At a time when six out of seven black workers remain under or unemployed, for profit-colleges are now almost the equivalent of Ponzi schemes in the way they prey on hard-luck, yet desperately ambitious minorities, peddling what largely amounts to worthless, but overly-expensive degrees that ultimately only make the depths they must travel to a better life that much steeper.

According to a recent education study, between 2004 and 2010, black enrollment in for-profit bachelor programs grew by some 264 percent, compared to a 24 percent increase in similar enrollments at traditional four-year institutions.

Bolstered by an ad campaign that includes such grandiose claims as “before I contacted Sanford Brown I was working second shift and I needed a career for myself and my family," is there any wonder that Brown reigned supreme among the institutions blacks most surely and regrettably flocked to?

Black college enrollment shot up by nearly 35 percent between 2003 and 2009, an increase nearly twice the rate of that of white enrollments, and most of them were at universities like Brown and similarly run institutions such as the University of Phoenix and Ashford University; the actual top two producers of black baccalaureates overall from the class of 2011 graduates.

And yet the returns continue to be scant. Nearly every single graduate of a for-profit school – 96 percent according to a 2008 Department of Education study – leaves with debt, even as the industry absorbed some 25 percent of all federal student aid in the 2009–2010 school year.

In addition, the loan default rate among for-profit college students is more than double that of their peers in both public and nonprofit private schools, signaling that rather than creating pathways to new and more prosperous worlds, the degrees and certificates they offer are proving to be more like dead-ends to poverty.

While it's true that the country's middle class is collapsing for everyone, that trend is far more pronounced among African-Americans.

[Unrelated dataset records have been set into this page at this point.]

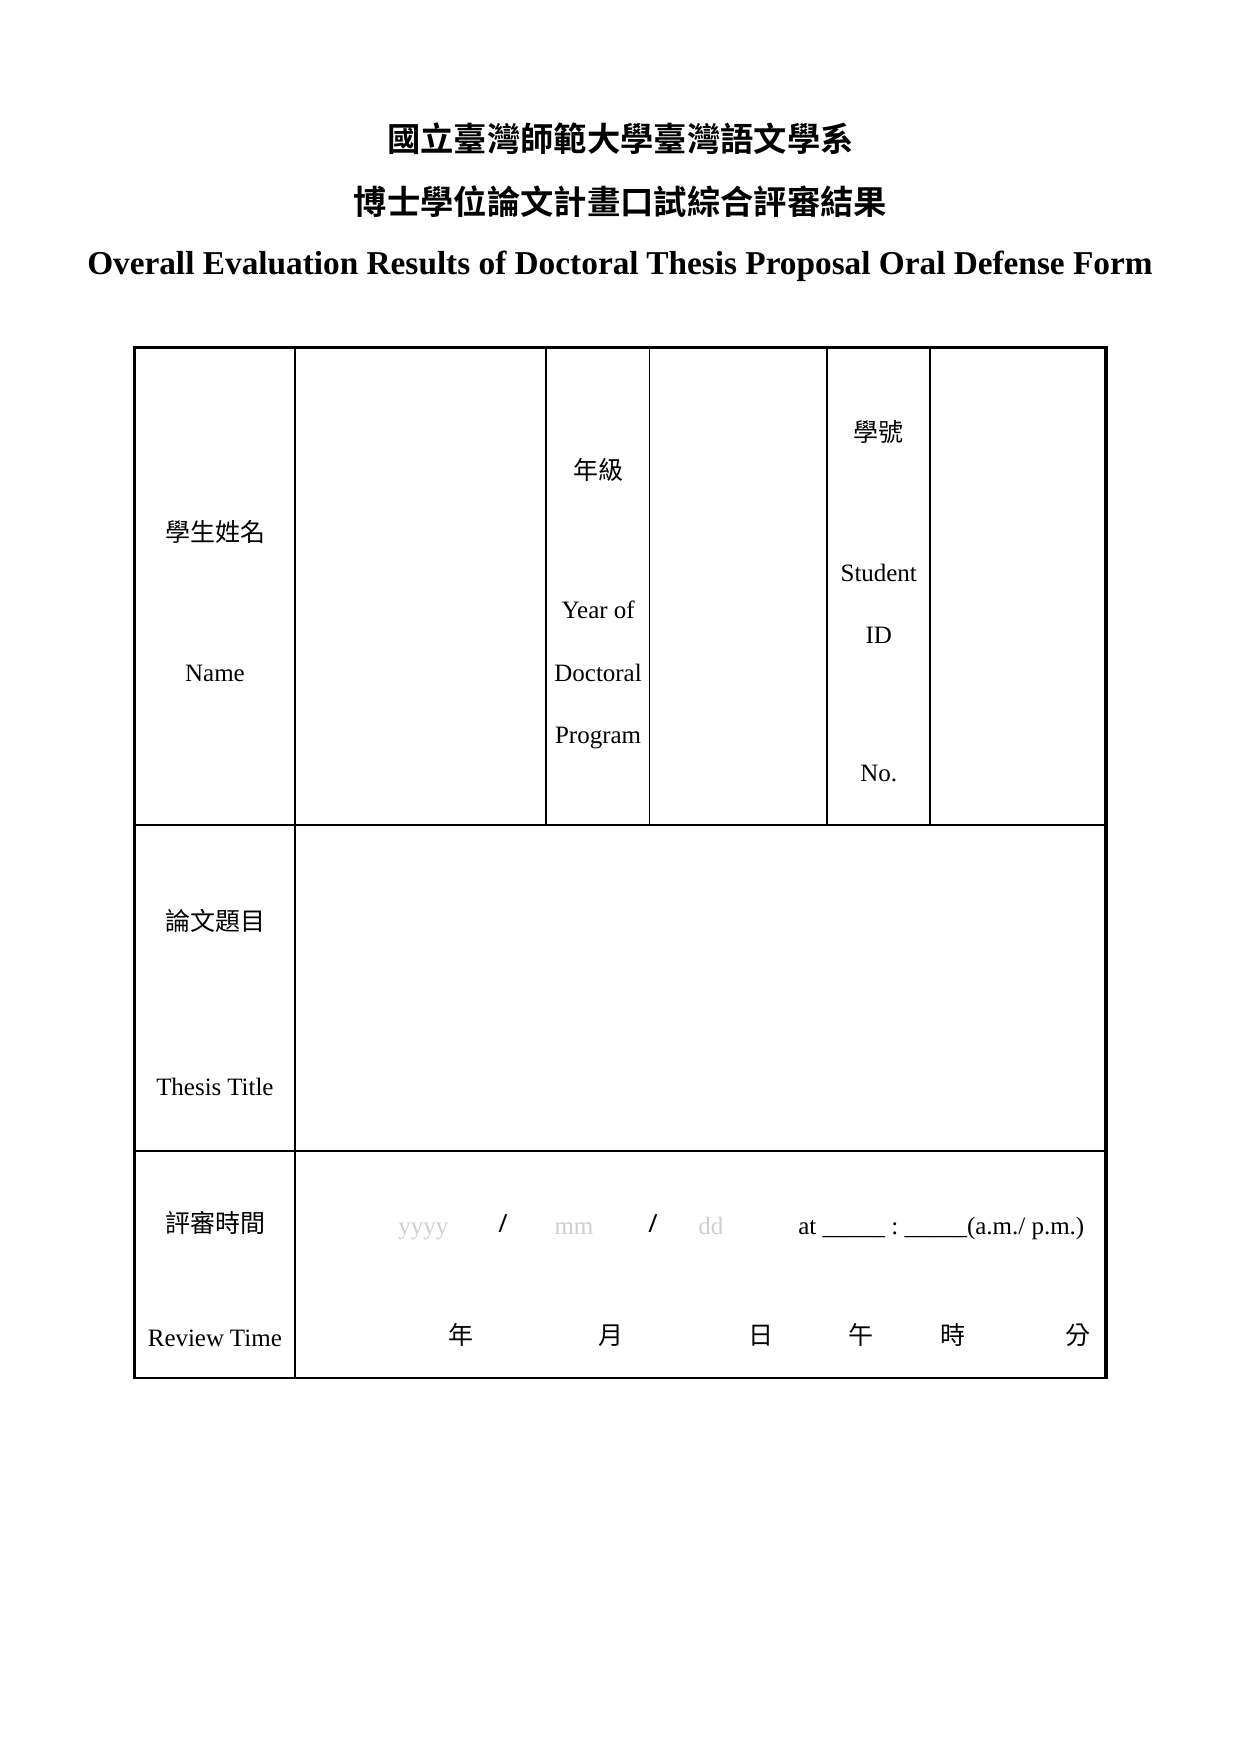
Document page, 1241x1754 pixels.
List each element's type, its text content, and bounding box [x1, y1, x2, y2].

table_cell yyyy / mm / dd at _____ : _____(a.m./ p.m.) 年 月 日 午 時 分 [296, 1152, 1104, 1377]
table_cell 論文題目 Thesis Title [136, 826, 294, 1150]
table_header [931, 349, 1104, 824]
table_header 學生姓名 Name [136, 349, 294, 824]
table_cell [296, 826, 1104, 1150]
table_cell 評審時間 Review Time [136, 1152, 294, 1377]
text 博士學位論文計畫口試綜合評審結果 [75, 158, 1165, 221]
text 國立臺灣師範大學臺灣語文學系 [75, 96, 1165, 158]
table_header 學號 Student ID No. [828, 349, 929, 824]
text Overall Evaluation Results of Doctoral Thesis Proposal Oral Defense Form [75, 221, 1165, 283]
table_header 年級 Year of Doctoral Program [547, 349, 649, 824]
table_header [650, 349, 826, 824]
table_header [296, 349, 545, 824]
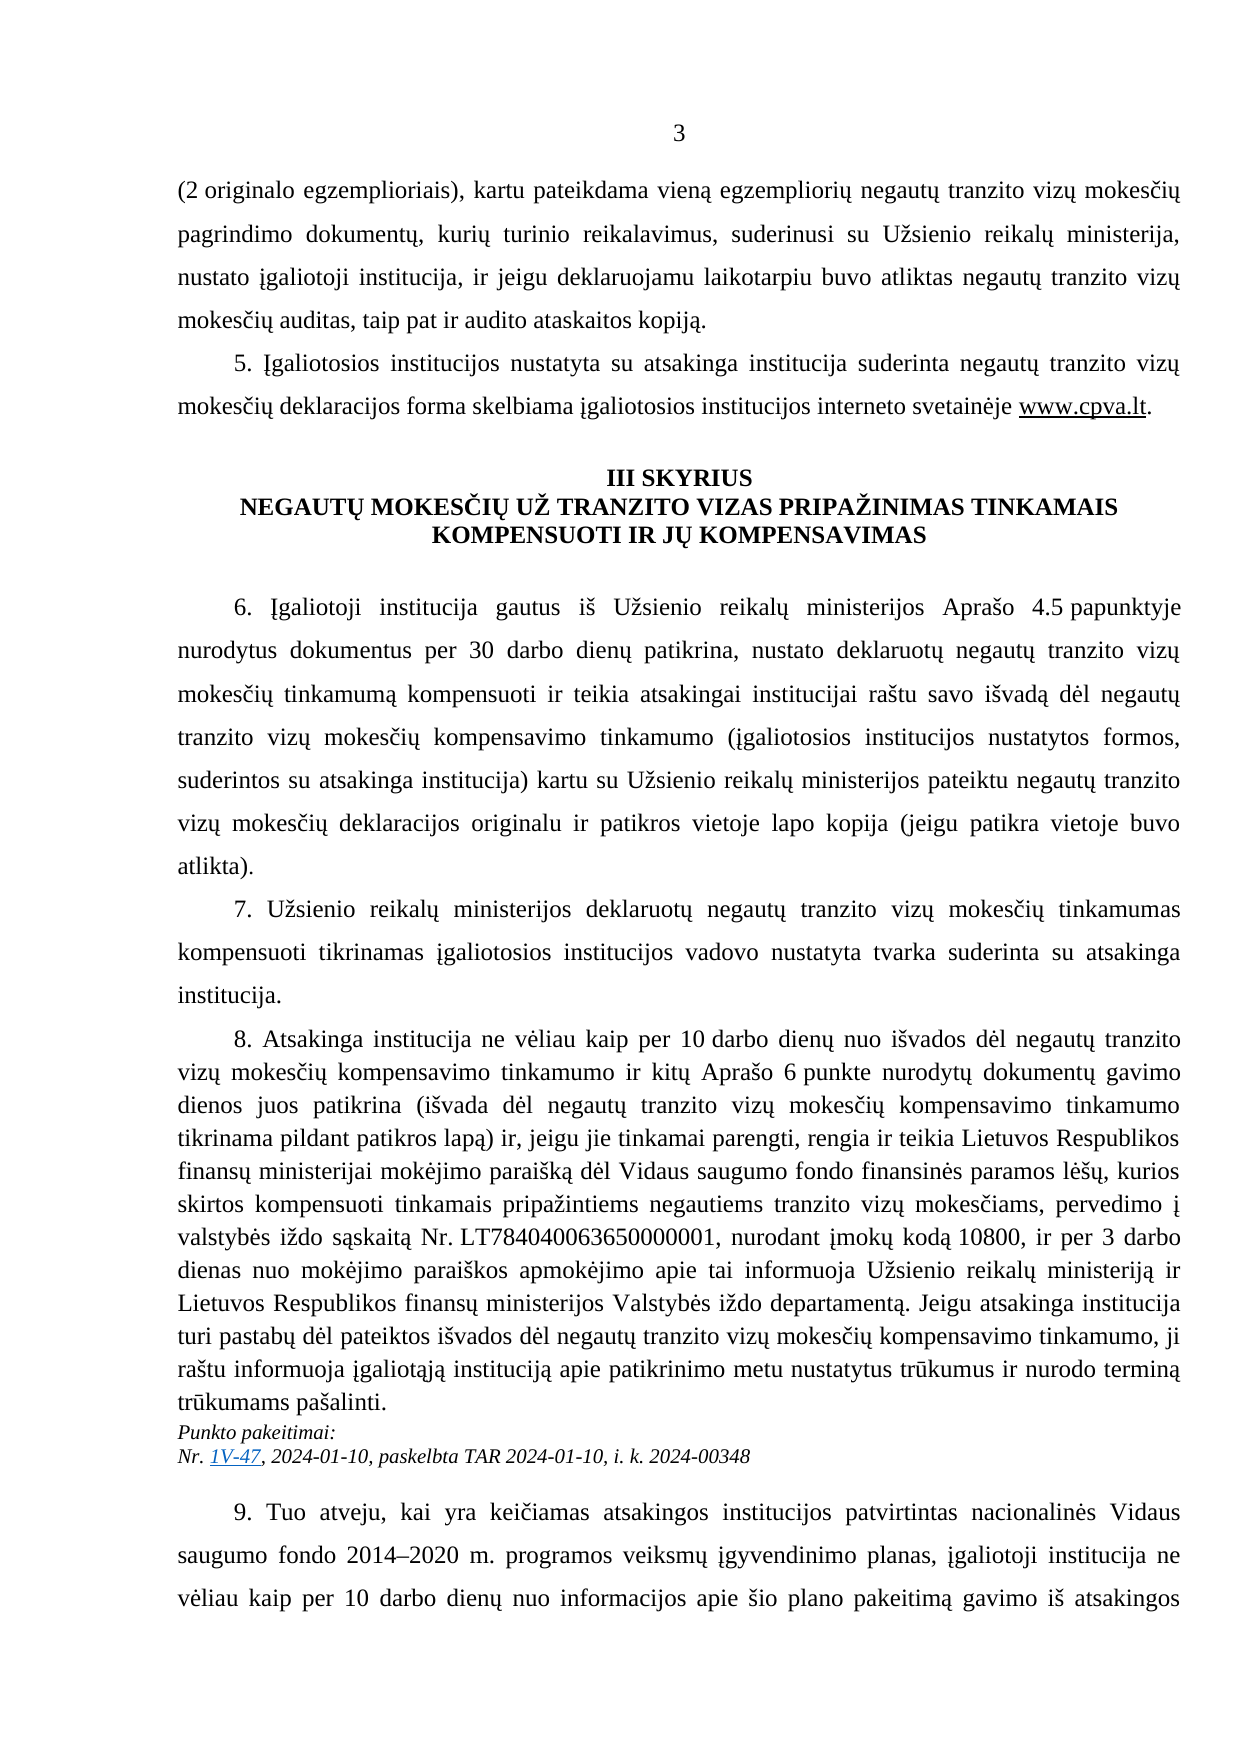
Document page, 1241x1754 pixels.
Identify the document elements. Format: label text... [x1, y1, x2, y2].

In 2008, as black folks flocked into higher education, the Economic Policy Institute found that 45 percent of African-Americans born into the middle class are now living at or near poverty as adults.

the logos of Sandford-Brown, University of Phoenix and Ashford University

The study tracked two groups of college students for six years: one that enrolled in the mid-1990s and another that entered school in the mid-2000s. Over that time period, for-profit institutions saw the highest jumps in both the percentage of students who borrowed to pay for education, and the number of those borrowers who eventually dropped out of school.

Still more research concluded that students who borrow to pay for a four-year for-profit college education are more than twice as likely to drop out than student borrowers at four-year public institutions.

In the end, the report notes that for-profit colleges "contributed a substantial portion of the increase in overall student borrowing from 2001 to 2009, even though they enroll only 9 percent of all college students."